À soixante-quinze ans, je souris en repensant aux revirements inattendus qui ont marqué ma vie. Lorsque je me suis engagée dans le travail missionnaire il y a une cinquantaine d’années, je prévoyais de fonder une famille, de servir le Seigneur et de venir en aide aux autres. Ce que je n’imaginais pas, c’est à quelle vitesse ces années passeraient, et qu’un jour, ma maison deviendrait bien silencieuse.
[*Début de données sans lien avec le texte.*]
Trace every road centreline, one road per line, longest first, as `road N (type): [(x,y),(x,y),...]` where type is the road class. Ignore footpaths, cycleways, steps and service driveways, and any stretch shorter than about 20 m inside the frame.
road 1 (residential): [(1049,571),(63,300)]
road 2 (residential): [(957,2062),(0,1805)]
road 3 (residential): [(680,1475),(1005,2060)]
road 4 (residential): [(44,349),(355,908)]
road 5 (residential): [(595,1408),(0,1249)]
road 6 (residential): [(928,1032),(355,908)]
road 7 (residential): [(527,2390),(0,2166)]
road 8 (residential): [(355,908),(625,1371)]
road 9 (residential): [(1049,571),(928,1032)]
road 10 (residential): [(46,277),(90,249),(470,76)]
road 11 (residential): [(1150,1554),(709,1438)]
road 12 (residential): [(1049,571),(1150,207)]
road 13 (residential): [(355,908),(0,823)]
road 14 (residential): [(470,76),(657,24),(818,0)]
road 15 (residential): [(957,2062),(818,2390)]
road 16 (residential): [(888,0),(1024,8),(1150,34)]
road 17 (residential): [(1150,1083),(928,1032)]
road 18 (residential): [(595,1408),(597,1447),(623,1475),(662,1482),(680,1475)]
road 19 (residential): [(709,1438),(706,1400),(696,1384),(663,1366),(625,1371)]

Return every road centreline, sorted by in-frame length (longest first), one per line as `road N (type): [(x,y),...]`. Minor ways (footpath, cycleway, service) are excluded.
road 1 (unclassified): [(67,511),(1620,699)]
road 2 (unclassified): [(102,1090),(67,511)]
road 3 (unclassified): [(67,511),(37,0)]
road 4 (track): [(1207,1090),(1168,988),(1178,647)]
J’ai élevé cinq enfants en Asie du Sud-Est. Je les ai vus grandir au milieu des rizières, des ruelles du village et entourés de voisins bienveillants. Puis, l’un après l’autre, je les ai vus partir, retourner en Occident pour poursuivre des études, faire carrière et, plus tard, se marier. Chaque départ était un mélange de joie et de tristesse : la fierté d’une mère mêlée à la douleur d’une mère. Au bout du compte, je me suis demandé à quoi allait ressembler le prochain épisode de ma vie.

Au moment où je pensais que mes années les plus fructueuses appartenaient au passé, Dieu m’a ouvert de nouvelles portes totalement inattendues. « Les bontés de l’Éternel … se renouvellent chaque matin » (Lamentations 3.22-23). Et chaque matin, le Seigneur renouvelle ce à quoi Il m’a appelée.

Aujourd’hui, je m’assois aux côtés d’enfants atteints du cancer qui ont besoin d’encouragements et d’orphelins qui ont soif de se sentir valorisés. Je rends visite à des enfants de villages pauvres dont les rires remplissent des pièces sans électricité, mais qui débordent de joie. Je me rends compte que Dieu a encore une mission à me confier.

Quand je dis : « Il n’est jamais trop tard pour recommencer », je parle d’une vie remodelée par la fidélité de Dieu. Ésaïe 46.4 est un verset qui m’est cher : « Je resterai le même jusqu’à votre vieillesse et je vous soutiendrai jusqu’à vos cheveux blancs… oui,  je vous soutiendrai et vous délivrerai ».

Moïse avait 80 ans lorsque Dieu l’appela pour affronter le Pharaon (Exode 7.7). Caleb avait 85 ans lorsqu’il demanda la région montagneuse que Dieu lui avait promise (Josué 14.10-12). Anne, la prophétesse, passa ses dernières années à annoncer le Messie (Luc 2. 36-38). Les Écritures ne dépeignent jamais la vieillesse comme une période de déclin, mais comme une foi mûrie qui continue de dire : « Je suis prêt, envoie-moi » (Ésaïe 6. 8).

Recommencer, c’est accepter tout ce que Dieu met sur ton chemin, en croyant que les justes « portent encore du fruit dans la vieillesse » (Psaumes 92.15 – SG21).

Autrefois, j’avais peur de vieillir seule. Aujourd’hui, je comprends que je ne suis jamais seule ni sans but. Chaque fois que je pénètre dans une salle d’hôpital où des enfants luttent pour leur vie, que je m’assois sur un sol en bambou avec des familles du village ou que je réconforte un orphelin, j’entends le Seigneur me chuchoter : « C’est cela ton nouveau départ. »

Quel que soit notre âge, l’histoire que Dieu écrit dans notre vie n’est jamais terminée.